The data ends in late 2019, where the PC peak player counts for both games sat around 30-35%.
However, the PC market has surged compared to the console market in the last few years, and Gemini suggested that the PC market share is likely to be much higher than it was 8 years ago. Yes, I know, again, take this with a grain of salt, but this is its motivation:
>The shift in the platform landscape for AAA shooters has reached a tipping point, moving from a console-centric model to a near-even split. As of 2025, industry reports show PC now holds the largest share of the FPS market at 38.2% of total revenue, officially edging out consoles at 34.4%. This reinforces the milestone set by Activision Blizzard in 2023, where PC revenue surpassed console for the first time in the company's history. In the current cross-play era, where over 70% of gamers operate across multiple platforms, PC has evolved from a niche enthusiast market into a primary pillar that often accounts for 40–50% of the active player base in high-engagement live services. For modern franchises, the PC community no longer represents a secondary "port" audience but rather the densest concentration of high-skill players and the most resilient segment of the long-term player economy. > >Source that the AI referenced.

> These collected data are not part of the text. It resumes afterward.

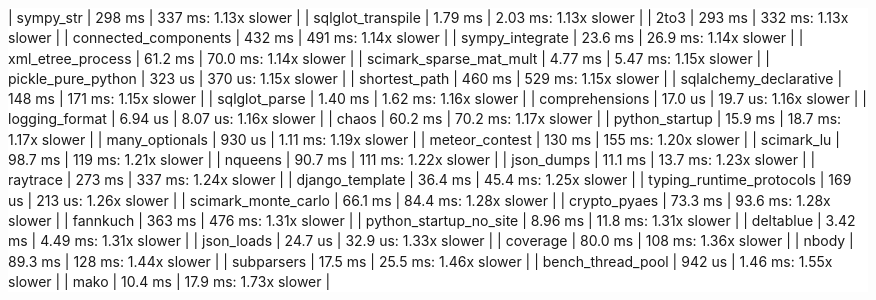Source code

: | sympy_str                  | 298 ms                                                       | 337 ms: 1.13x slower                                                         |
| sqlglot_transpile          | 1.79 ms                                                      | 2.03 ms: 1.13x slower                                                        |
| 2to3                       | 293 ms                                                       | 332 ms: 1.13x slower                                                         |
| connected_components       | 432 ms                                                       | 491 ms: 1.14x slower                                                         |
| sympy_integrate            | 23.6 ms                                                      | 26.9 ms: 1.14x slower                                                        |
| xml_etree_process          | 61.2 ms                                                      | 70.0 ms: 1.14x slower                                                        |
| scimark_sparse_mat_mult    | 4.77 ms                                                      | 5.47 ms: 1.15x slower                                                        |
| pickle_pure_python         | 323 us                                                       | 370 us: 1.15x slower                                                         |
| shortest_path              | 460 ms                                                       | 529 ms: 1.15x slower                                                         |
| sqlalchemy_declarative     | 148 ms                                                       | 171 ms: 1.15x slower                                                         |
| sqlglot_parse              | 1.40 ms                                                      | 1.62 ms: 1.16x slower                                                        |
| comprehensions             | 17.0 us                                                      | 19.7 us: 1.16x slower                                                        |
| logging_format             | 6.94 us                                                      | 8.07 us: 1.16x slower                                                        |
| chaos                      | 60.2 ms                                                      | 70.2 ms: 1.17x slower                                                        |
| python_startup             | 15.9 ms                                                      | 18.7 ms: 1.17x slower                                                        |
| many_optionals             | 930 us                                                       | 1.11 ms: 1.19x slower                                                        |
| meteor_contest             | 130 ms                                                       | 155 ms: 1.20x slower                                                         |
| scimark_lu                 | 98.7 ms                                                      | 119 ms: 1.21x slower                                                         |
| nqueens                    | 90.7 ms                                                      | 111 ms: 1.22x slower                                                         |
| json_dumps                 | 11.1 ms                                                      | 13.7 ms: 1.23x slower                                                        |
| raytrace                   | 273 ms                                                       | 337 ms: 1.24x slower                                                         |
| django_template            | 36.4 ms                                                      | 45.4 ms: 1.25x slower                                                        |
| typing_runtime_protocols   | 169 us                                                       | 213 us: 1.26x slower                                                         |
| scimark_monte_carlo        | 66.1 ms                                                      | 84.4 ms: 1.28x slower                                                        |
| crypto_pyaes               | 73.3 ms                                                      | 93.6 ms: 1.28x slower                                                        |
| fannkuch                   | 363 ms                                                       | 476 ms: 1.31x slower                                                         |
| python_startup_no_site     | 8.96 ms                                                      | 11.8 ms: 1.31x slower                                                        |
| deltablue                  | 3.42 ms                                                      | 4.49 ms: 1.31x slower                                                        |
| json_loads                 | 24.7 us                                                      | 32.9 us: 1.33x slower                                                        |
| coverage                   | 80.0 ms                                                      | 108 ms: 1.36x slower                                                         |
| nbody                      | 89.3 ms                                                      | 128 ms: 1.44x slower                                                         |
| subparsers                 | 17.5 ms                                                      | 25.5 ms: 1.46x slower                                                        |
| bench_thread_pool          | 942 us                                                       | 1.46 ms: 1.55x slower                                                        |
| mako                       | 10.4 ms                                                      | 17.9 ms: 1.73x slower                                                        |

In addition, If I for example go to tracker.gg and check how many players have played between 300 and 3000 matches in BF6, I get a PC share of 55.80%, but if I check between 1000 and 3000 matches, I get 49.78%. Thus another question becomes relevant. Are PC users more likely to use tracker.gg than console players? Probably. So a safer bet would be to estimate the PC population to be between 40-50% of the playerbase.
So with 40-50% of the playerbase potentially being PC players, this would put our total active player count somewhere around 3.7 - 4.5 million players in the last 2 weeks, with the monthly estimation very likely being higher.
Finally, here are my disclaimers, seeing as you have just seen the final "guesstimation", it's only fair to be reminded that there are limitations to gathering data by brute force, partially blind.
- 76.8% of users were recorded in Conquest (40.2%) and Escalation (36.6%). Breakthrough makes up 11.6%, rush 3.8% and all other modes the rest. I never played Strikethrough or REDSEC during this time. I queued up a little bit for the smaller modes, but I rarely had fun for prolonged periods playing them (mostly my party members didn't). For the most part, I queued into Conquest, Escalation, Rush and Breakthrough on all available maps (but rarely got to play anything but Conquest and Escalation). This likely skews the data.
- Seeing as this is based on European player data, any different player behaviour with hours put into the games in other regions of the world will skew the data.
- I am only human. It is unlikely I haven't made a single mistake when copying over data between websites (in fact, I've spotted some minor and unimportant ones that doesn't affect the estimations myself). This took a long time to assemble, and some late nights.
- The AI used to explain the formulas I used might be wrong entirely about the usage of those formulas, and if they are, please tell me.
Finally. Thank you for reading through the ramblings of a crazy lady, me.